Search the entries for the word "left" and copy each line that has it.

• Supplied records:

- - -

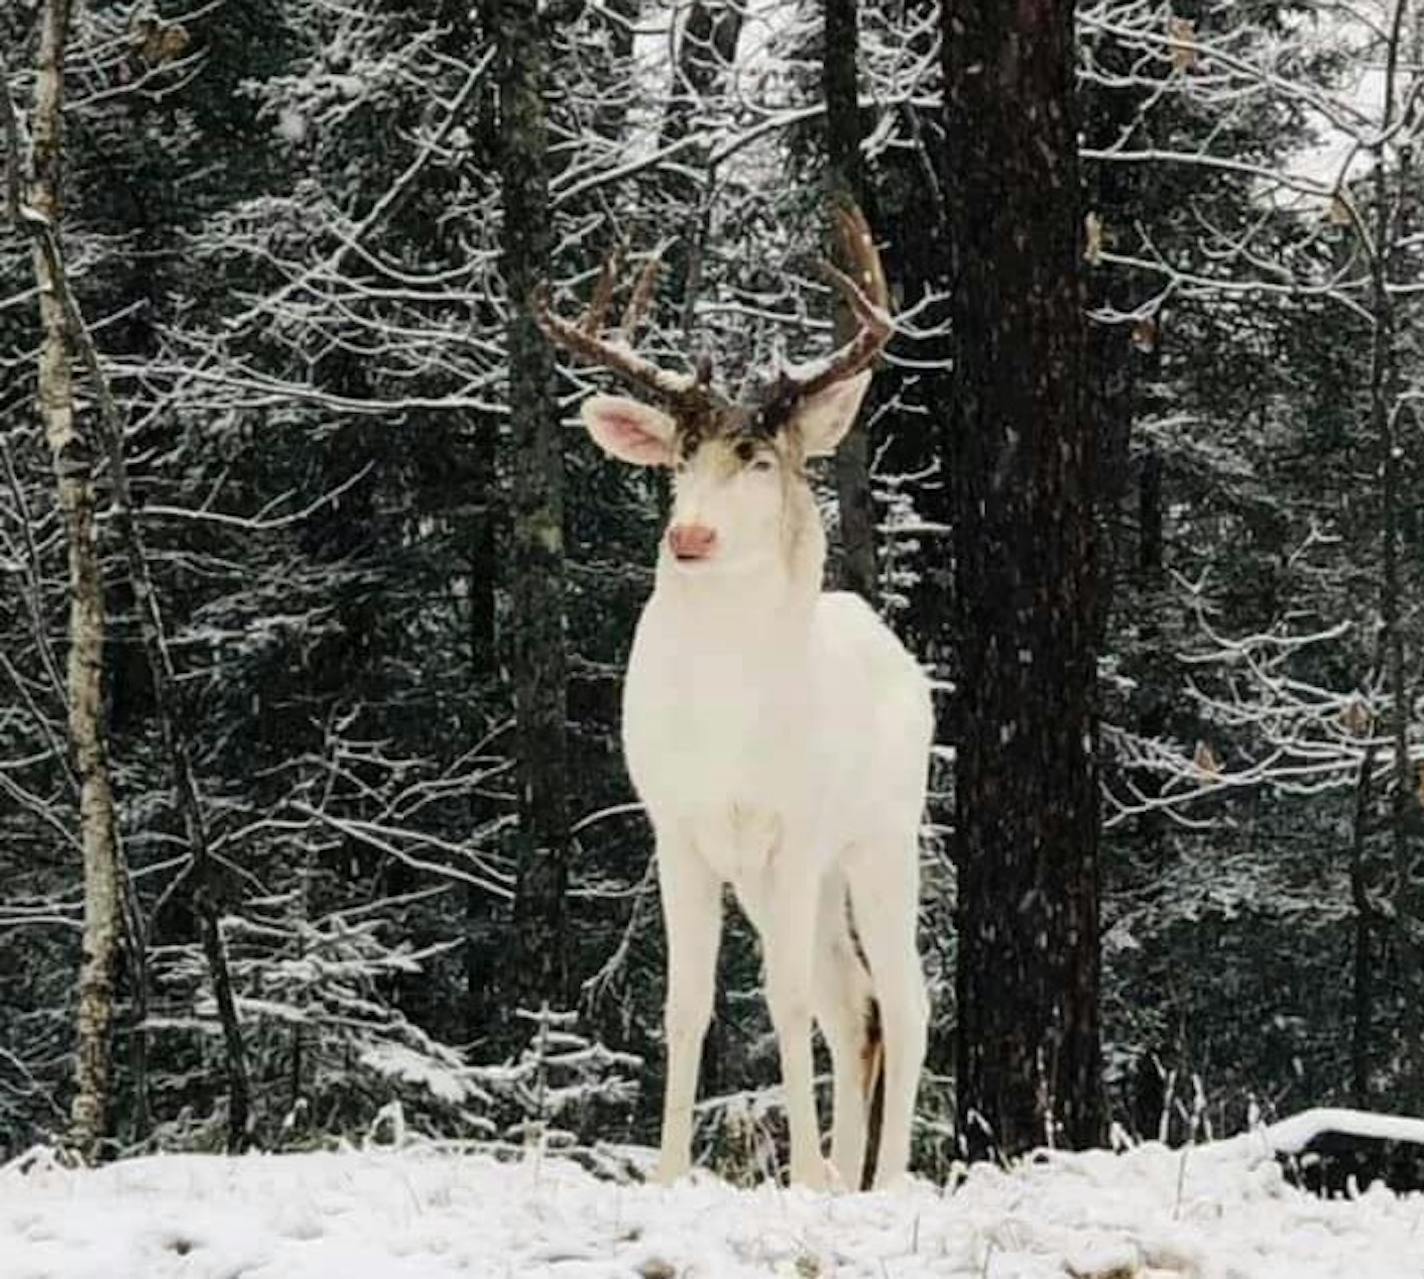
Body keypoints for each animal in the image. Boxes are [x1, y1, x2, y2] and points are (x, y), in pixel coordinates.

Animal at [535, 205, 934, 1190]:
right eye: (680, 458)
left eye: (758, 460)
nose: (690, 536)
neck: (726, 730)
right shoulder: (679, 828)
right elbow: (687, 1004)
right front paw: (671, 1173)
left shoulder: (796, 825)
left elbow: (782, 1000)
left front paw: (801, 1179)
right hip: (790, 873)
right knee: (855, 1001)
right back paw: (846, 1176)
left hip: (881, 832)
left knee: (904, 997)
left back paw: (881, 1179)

- - -

• Exercise output:
left eye: (758, 460)
left shoulder: (796, 825)
left elbow: (782, 1000)
left front paw: (801, 1179)
left hip: (881, 832)
left knee: (904, 997)
left back paw: (881, 1179)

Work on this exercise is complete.